Tre azioni concrete per aiutare le persone a ridurre lo stress sul lavoro
Single Tasking. In un’epoca che ci sprona al multi-tasking, è giunto il momento di tessere le lodi al suo opposto, il single tasking, che vuole dire focalizzarsi su un’attività per volta, senza lasciarsi prendere dalla tentazione e dalla superficialità del fare tante cose insieme, puntando alla qualità e non alla rapidità. Facendo una cosa alla volta, si raggiungono risultati migliori e in meno tempo. Passare da un compito all’altro ci fa, invece, ingannevolmente pensare di poter portare avanti tanti compiti, senza lasciare indietro nulla, ma in realtà ogni volta che ci interrompiamo per fare qualcosa di nuovo il nostro cervello ha bisogno di tempo per ritrovare la concentrazione.
Per contrastare la nostra tendenza al multi-tasking, faremo attenzione a riconoscere se e quando stiamo iniziando un’attività senza aver terminato la precedente o se stiamo saltando da un’attività all’altra, cercheremo di notare quando veniamo distratti e da cosa (in generale dovremmo eliminare il più possibile gli stimoli emotivi e sensoriali) e infine impareremo a concederci una pausa ogni volta che la concentrazione cala, aiutandoci a tornare focalizzati sulle nostre priorità.
Mindfulness. La mindfulness di cui sentiamo parlare molto è una pratica che fonde alcuni principi della psicoterapia con tecniche di meditazione orientale, utili a migliorare la qualità della propria vita personale e professionale. La mindfulness è uno stato della mente che porta a uno stato di consapevolezza, portando intenzionalmente l’attenzione al momento presente in maniera non giudicante e gentile. Si può praticare in maniera formale prendendosi 10 minuti per stare a contatto con i propri pensieri, portando l’attenzione al proprio respiro. In ufficio la mindfulness diventa brain training, ossia un allenamento per imparare a riconoscere lo spazio tra lo stimolo attivante (una consegna imminente, un capo che incute timore e così via) e la nostra risposta/reazione, per imparare a diventare più consapevoli dei nostri schemi di pensiero. Se notiamo che ogni volta che il collega si lamenta, ci innervosiamo e perdiamo la concentrazione, potremo essere più pronti la volta successiva e prevenire la nostra reazione.

Dati forniti ::
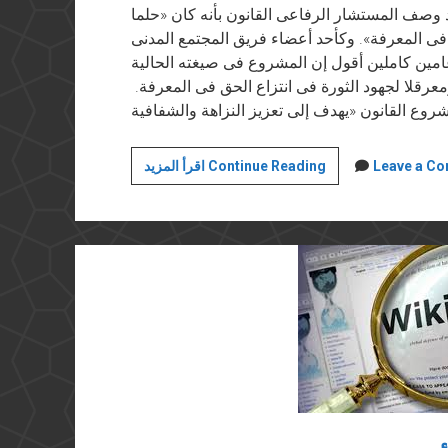
لإسرائيل
وصف المستشار الرفاعى القانون بأنه كان «حلما
ن فى المعرفة». وكأحد أعضاء فريق المجتمع المدنى
ين كاملين أقول إن المشروع فى صيغته الحالية
معرقلا لجهود الثورة فى انتزاع الحق فى المعرفة.
الحق
Leave a C
اقرأ المزيد Continue Reading
فى
المعلومات
أم
حجب
المعلومات؟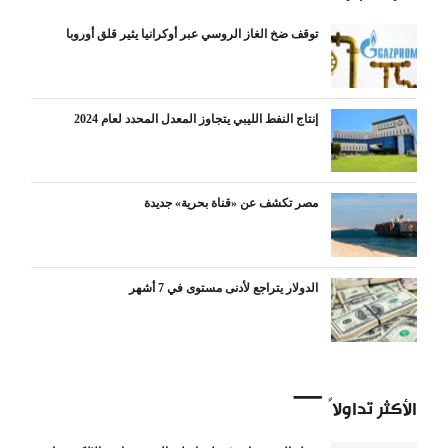
توقف ضخ الغاز الروسي عبر أوكرانيا يثير قلق أوروبا
إنتاج النفط الليبي يتجاوز المعدل المحدد لعام 2024
مصر تكشف عن «قناة بحرية» جديدة
الدولار يتراجع لأدنى مستوى في 7 أشهر
الأكثر تداولاً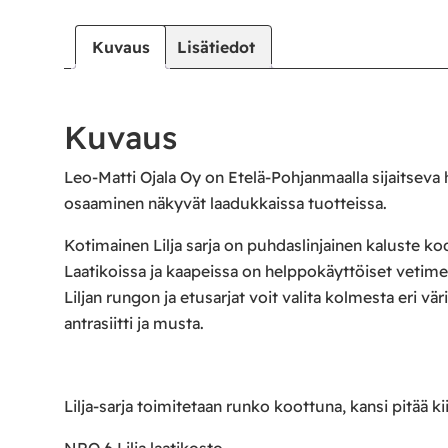
Kuvaus
Lisätiedot
Kuvaus
Leo-Matti Ojala Oy on Etelä-Pohjanmaalla sijaitseva
osaaminen näkyvät laadukkaissa tuotteissa.
Kotimainen Lilja sarja on puhdaslinjainen kaluste kodi
Laatikoissa ja kaapeissa on helppokäyttöiset veti
Liljan rungon ja etusarjat voit valita kolmesta eri vä
antrasiitti ja musta.
Lilja-sarja toimitetaan runko koottuna, kansi pitää ki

Compiti da svolgere ::
A. Trascrivi dal brano sullo stress sul lavoro tutto quello che va da "Tre azioni concrete" giù fino a "ritrovare la concentrazione.".
B. Porta avanti il testo sullo stress sul lavoro, scrivendo la parte che viene subito dopo la sua ultima frase.

Risposte date ::
A.
Tre azioni concrete per aiutare le persone a ridurre lo stress sul lavoro
Single Tasking. In un’epoca che ci sprona al multi-tasking, è giunto il momento di tessere le lodi al suo opposto, il single tasking, che vuole dire focalizzarsi su un’attività per volta, senza lasciarsi prendere dalla tentazione e dalla superficialità del fare tante cose insieme, puntando alla qualità e non alla rapidità. Facendo una cosa alla volta, si raggiungono risultati migliori e in meno tempo. Passare da un compito all’altro ci fa, invece, ingannevolmente pensare di poter portare avanti tanti compiti, senza lasciare indietro nulla, ma in realtà ogni volta che ci interrompiamo per fare qualcosa di nuovo il nostro cervello ha bisogno di tempo per ritrovare la concentrazione.

B.
Un esercizio usato dalla mindfulness è chiamato
“S.T.O.P.”, acronimo inglese che riunisce le quattro indicazioni per entrare in contatto con il momento presente. Stop: stacca da ciò che stai facendo; take a few deep breaths: fai alcuni respiri profondi; observe: osserva ciò che stai sperimentando in questo momento, inclusi pensieri, emozioni e sensazioni fisiche; proceed: riprendi il lavoro con la nuova consapevolezza che hai raggiunto.
Ascolto delle emozioni. Un’altra falsa credenza sul lavoro riguarda le emozioni. Ci hanno sempre detto di lasciarle fuori dall’ufficio, ma non è possibile. Non possiamo come essere umani non provare emozioni e anzi cercare di sopprimerle può solo causare problemi. Bisogna praticare l’ascolto delle emozioni, che invece sono nostre grandi alleate, per avere più risorse. Possiamo considerare le nostre emozioni come delle bussole che ci indicano la strada da seguire e le decisioni da prendere. In questo senso bisogna anche imparare a riconoscere che lo stress è un campanello di allarme, come ogni sensazione fisica: non va ignorato né dobbiamo preoccuparci solo di eliminarlo, ma piuttosto va ascoltato, dicendosi “Perché sono in ansia? E cosa potrebbe aiutarmi a non provarla?”. Rispetto alle emozioni, alla necessità di diventare più tolleranti verso di esse, dobbiamo semplicemente accettare ciò che non possiamo cambiare perché è l’unico modo per sentirsi davvero liberi.